─── Фрагмент текста ───
Начало века. Книга 2
Шрифт:
Волною муаровой в елях просвистывал снег над фарфоровым, скромным венком: из-за веток; и ширилось око янтарной лампады над громко стенающим кладбищем; Блок был серьезен: не с нами, — в «себе».
Эллис, влипнув в него таким дэнди потрепанным, быстро рукою под руку ему занырнувши, в рот брызгал громчайше: про что-то свое, не ко времени; бледный, изящный, блестящий, со сверком в глазах, с истерическими перетрясами локтя, с «гигигигиги», — мешал Блоку; и — далее: все у Поповых он лез на него, крутя усики, с принципиальными лозунгами, с вымогательством точных, немедленных, длинных ответов ему.
Александр Александрович
Как бы не так!
Эллис, дьявол и мим, в сюртучке с обормоткой, взвивал в потолочные выси манжетку резиновую: над поэзией Данта, под кровли соборов, к химерам, оттуда повесившим клювы:
— «Нет, вы понимаете?»
Блок уже не понимал, — только вздрагивал от этой фальши в себе; потускнел от теней, проостряющих, как у Пьерро, длинный нос; он потом признавался:
— «Нет, знаешь ли, Боря: Льва Львовича я выносить не могу!»
И понес по годам этот тост у Поповых.
Я был терпеливее, как он, страдая; он — ежась, отвертывался; я ж себя отдавал на растерзы; порою, взрываясь скандалами, то защищая Эллиса, то нападая на Эллиса, как в эти дни; я ругался с Бальмонтом за Эллиса, который его оскорбил: «Андрей Белый написал тут же письмо Бальмонту, что пока он не извинится перед Кобылинским, Бугаев не может иметь с ним дела» [ «Письма», стр. 107155].
То было четырнадцатого; а шестнадцатого я, увидев, как Эллис точно выпивает Блока, прилипнув к нему, готов был накласть по загривку ему; приходилось же грудью отстаивать Эллиса: даже от Блока; и внутренне с Блоком я был на ножах: из-за Эллиса; но, как хозяин, «церемониймейстер», себя подавив, кое-как отодрал от поэта ужасного «Льва»; Блок не видел совсем: в выдвигаемом Эллисом трезвом, живом историзме (история, остолбеневши, кончалась у Блока), — в живом историзме, конечно, отстраданном «экономистом», который таки в Кобылинском сидел, было много того, чему стоило бы поучиться поэту; в космических «пышностях» Блока — боли не было (потом явилась она); я ж свисал, как с креста, в это время в упорной тенденции ритмы извлечь в коллективе: из скрежетопильных ораний!
И вечер у «Грифа», начавшийся тотчас же после Поповых, еще раз притиснул меня к моей боли. А Блок о нем пишет спокойнейше: будто «С. А. Соколов произвел… впечатление фальшивое, вечер — был неудачен» [ «Письма», стр. 108156].
───
Во фрагменте выше есть цитата из «Писем», которая начинается словами «Андрей Белый написал тут же письмо». Перечислите все имена и фамилии людей, названные в этой цитате.
─── Данные ───
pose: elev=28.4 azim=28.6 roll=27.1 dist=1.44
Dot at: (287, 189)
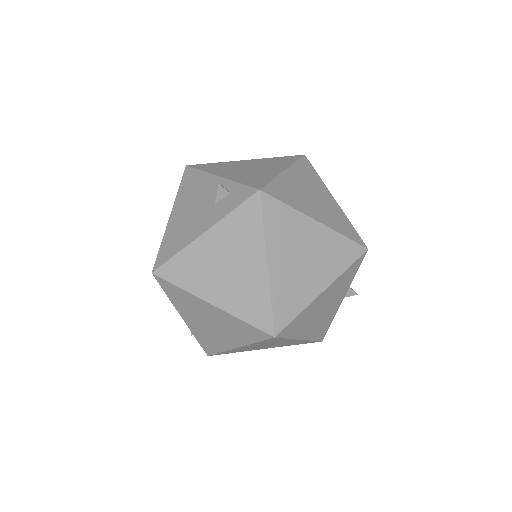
───
### Ожидаемый ответ:
Андрей Белый, Бальмонт, Кобылинский, Бугаев.